### Exercise
Output the records exactly. Include every line.

### Provided information
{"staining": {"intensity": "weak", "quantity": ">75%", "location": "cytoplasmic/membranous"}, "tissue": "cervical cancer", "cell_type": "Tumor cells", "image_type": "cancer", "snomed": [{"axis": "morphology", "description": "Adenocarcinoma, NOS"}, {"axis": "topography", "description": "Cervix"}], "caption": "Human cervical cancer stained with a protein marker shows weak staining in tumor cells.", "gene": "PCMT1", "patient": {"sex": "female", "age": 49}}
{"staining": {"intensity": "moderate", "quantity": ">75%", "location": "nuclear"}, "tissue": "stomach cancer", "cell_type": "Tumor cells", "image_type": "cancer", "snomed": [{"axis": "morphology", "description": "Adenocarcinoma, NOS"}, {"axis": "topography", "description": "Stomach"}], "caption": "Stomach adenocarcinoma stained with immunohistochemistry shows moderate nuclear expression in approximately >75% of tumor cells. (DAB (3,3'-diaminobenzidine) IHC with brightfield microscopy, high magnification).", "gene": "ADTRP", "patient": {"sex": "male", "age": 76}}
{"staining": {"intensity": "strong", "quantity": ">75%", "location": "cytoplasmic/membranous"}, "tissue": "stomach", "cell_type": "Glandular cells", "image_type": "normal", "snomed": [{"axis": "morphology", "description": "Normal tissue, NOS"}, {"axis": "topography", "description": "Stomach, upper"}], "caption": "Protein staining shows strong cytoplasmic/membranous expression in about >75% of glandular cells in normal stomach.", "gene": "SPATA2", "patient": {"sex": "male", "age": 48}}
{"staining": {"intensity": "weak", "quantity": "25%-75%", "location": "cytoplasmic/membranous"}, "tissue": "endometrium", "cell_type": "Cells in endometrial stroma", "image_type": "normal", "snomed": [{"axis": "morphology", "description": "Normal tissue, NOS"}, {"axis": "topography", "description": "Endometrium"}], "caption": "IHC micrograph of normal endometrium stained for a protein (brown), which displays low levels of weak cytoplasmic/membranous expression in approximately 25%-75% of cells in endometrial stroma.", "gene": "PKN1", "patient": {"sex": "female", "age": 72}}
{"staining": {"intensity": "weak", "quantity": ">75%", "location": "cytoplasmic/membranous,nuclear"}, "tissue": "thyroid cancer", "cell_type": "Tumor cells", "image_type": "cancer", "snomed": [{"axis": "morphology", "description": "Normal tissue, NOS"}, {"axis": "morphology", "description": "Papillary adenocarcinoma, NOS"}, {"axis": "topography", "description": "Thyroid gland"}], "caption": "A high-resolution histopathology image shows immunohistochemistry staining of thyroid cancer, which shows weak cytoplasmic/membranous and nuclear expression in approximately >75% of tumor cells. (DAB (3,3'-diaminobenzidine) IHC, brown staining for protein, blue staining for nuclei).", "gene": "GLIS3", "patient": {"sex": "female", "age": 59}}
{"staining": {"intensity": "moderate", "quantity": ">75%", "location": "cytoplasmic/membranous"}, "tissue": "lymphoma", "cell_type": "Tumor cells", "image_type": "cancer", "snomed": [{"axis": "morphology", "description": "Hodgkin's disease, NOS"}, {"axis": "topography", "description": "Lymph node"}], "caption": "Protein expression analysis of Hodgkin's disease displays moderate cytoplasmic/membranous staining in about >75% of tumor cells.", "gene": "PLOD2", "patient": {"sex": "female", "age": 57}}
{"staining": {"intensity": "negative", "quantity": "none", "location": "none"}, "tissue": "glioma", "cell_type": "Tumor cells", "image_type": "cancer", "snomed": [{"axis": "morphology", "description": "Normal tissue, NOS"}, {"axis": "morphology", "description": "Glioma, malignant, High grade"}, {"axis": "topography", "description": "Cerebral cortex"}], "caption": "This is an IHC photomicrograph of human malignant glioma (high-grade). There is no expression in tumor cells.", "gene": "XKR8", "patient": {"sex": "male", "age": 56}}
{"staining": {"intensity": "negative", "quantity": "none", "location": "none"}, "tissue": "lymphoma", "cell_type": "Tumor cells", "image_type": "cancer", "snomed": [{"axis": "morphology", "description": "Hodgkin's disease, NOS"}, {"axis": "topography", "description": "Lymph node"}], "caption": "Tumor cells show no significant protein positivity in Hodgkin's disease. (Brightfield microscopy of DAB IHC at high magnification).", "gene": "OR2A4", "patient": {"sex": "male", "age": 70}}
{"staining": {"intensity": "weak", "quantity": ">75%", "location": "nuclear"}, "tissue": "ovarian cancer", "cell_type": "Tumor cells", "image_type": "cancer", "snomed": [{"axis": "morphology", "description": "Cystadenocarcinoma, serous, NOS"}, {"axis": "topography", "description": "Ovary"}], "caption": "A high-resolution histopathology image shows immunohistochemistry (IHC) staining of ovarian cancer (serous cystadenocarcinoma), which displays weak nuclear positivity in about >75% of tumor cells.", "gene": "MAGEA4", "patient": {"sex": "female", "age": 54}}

### Expected answer
{"staining": {"intensity": "weak", "quantity": ">75%", "location": "cytoplasmic/membranous"}, "tissue": "cervical cancer", "cell_type": "Tumor cells", "image_type": "cancer", "snomed": [{"axis": "morphology", "description": "Adenocarcinoma, NOS"}, {"axis": "topography", "description": "Cervix"}], "caption": "Human cervical cancer stained with a protein marker shows weak staining in tumor cells.", "gene": "PCMT1", "patient": {"sex": "female", "age": 49}}
{"staining": {"intensity": "moderate", "quantity": ">75%", "location": "nuclear"}, "tissue": "stomach cancer", "cell_type": "Tumor cells", "image_type": "cancer", "snomed": [{"axis": "morphology", "description": "Adenocarcinoma, NOS"}, {"axis": "topography", "description": "Stomach"}], "caption": "Stomach adenocarcinoma stained with immunohistochemistry shows moderate nuclear expression in approximately >75% of tumor cells. (DAB (3,3'-diaminobenzidine) IHC with brightfield microscopy, high magnification).", "gene": "ADTRP", "patient": {"sex": "male", "age": 76}}
{"staining": {"intensity": "strong", "quantity": ">75%", "location": "cytoplasmic/membranous"}, "tissue": "stomach", "cell_type": "Glandular cells", "image_type": "normal", "snomed": [{"axis": "morphology", "description": "Normal tissue, NOS"}, {"axis": "topography", "description": "Stomach, upper"}], "caption": "Protein staining shows strong cytoplasmic/membranous expression in about >75% of glandular cells in normal stomach.", "gene": "SPATA2", "patient": {"sex": "male", "age": 48}}
{"staining": {"intensity": "weak", "quantity": "25%-75%", "location": "cytoplasmic/membranous"}, "tissue": "endometrium", "cell_type": "Cells in endometrial stroma", "image_type": "normal", "snomed": [{"axis": "morphology", "description": "Normal tissue, NOS"}, {"axis": "topography", "description": "Endometrium"}], "caption": "IHC micrograph of normal endometrium stained for a protein (brown), which displays low levels of weak cytoplasmic/membranous expression in approximately 25%-75% of cells in endometrial stroma.", "gene": "PKN1", "patient": {"sex": "female", "age": 72}}
{"staining": {"intensity": "weak", "quantity": ">75%", "location": "cytoplasmic/membranous,nuclear"}, "tissue": "thyroid cancer", "cell_type": "Tumor cells", "image_type": "cancer", "snomed": [{"axis": "morphology", "description": "Normal tissue, NOS"}, {"axis": "morphology", "description": "Papillary adenocarcinoma, NOS"}, {"axis": "topography", "description": "Thyroid gland"}], "caption": "A high-resolution histopathology image shows immunohistochemistry staining of thyroid cancer, which shows weak cytoplasmic/membranous and nuclear expression in approximately >75% of tumor cells. (DAB (3,3'-diaminobenzidine) IHC, brown staining for protein, blue staining for nuclei).", "gene": "GLIS3", "patient": {"sex": "female", "age": 59}}
{"staining": {"intensity": "moderate", "quantity": ">75%", "location": "cytoplasmic/membranous"}, "tissue": "lymphoma", "cell_type": "Tumor cells", "image_type": "cancer", "snomed": [{"axis": "morphology", "description": "Hodgkin's disease, NOS"}, {"axis": "topography", "description": "Lymph node"}], "caption": "Protein expression analysis of Hodgkin's disease displays moderate cytoplasmic/membranous staining in about >75% of tumor cells.", "gene": "PLOD2", "patient": {"sex": "female", "age": 57}}
{"staining": {"intensity": "negative", "quantity": "none", "location": "none"}, "tissue": "glioma", "cell_type": "Tumor cells", "image_type": "cancer", "snomed": [{"axis": "morphology", "description": "Normal tissue, NOS"}, {"axis": "morphology", "description": "Glioma, malignant, High grade"}, {"axis": "topography", "description": "Cerebral cortex"}], "caption": "This is an IHC photomicrograph of human malignant glioma (high-grade). There is no expression in tumor cells.", "gene": "XKR8", "patient": {"sex": "male", "age": 56}}
{"staining": {"intensity": "negative", "quantity": "none", "location": "none"}, "tissue": "lymphoma", "cell_type": "Tumor cells", "image_type": "cancer", "snomed": [{"axis": "morphology", "description": "Hodgkin's disease, NOS"}, {"axis": "topography", "description": "Lymph node"}], "caption": "Tumor cells show no significant protein positivity in Hodgkin's disease. (Brightfield microscopy of DAB IHC at high magnification).", "gene": "OR2A4", "patient": {"sex": "male", "age": 70}}
{"staining": {"intensity": "weak", "quantity": ">75%", "location": "nuclear"}, "tissue": "ovarian cancer", "cell_type": "Tumor cells", "image_type": "cancer", "snomed": [{"axis": "morphology", "description": "Cystadenocarcinoma, serous, NOS"}, {"axis": "topography", "description": "Ovary"}], "caption": "A high-resolution histopathology image shows immunohistochemistry (IHC) staining of ovarian cancer (serous cystadenocarcinoma), which displays weak nuclear positivity in about >75% of tumor cells.", "gene": "MAGEA4", "patient": {"sex": "female", "age": 54}}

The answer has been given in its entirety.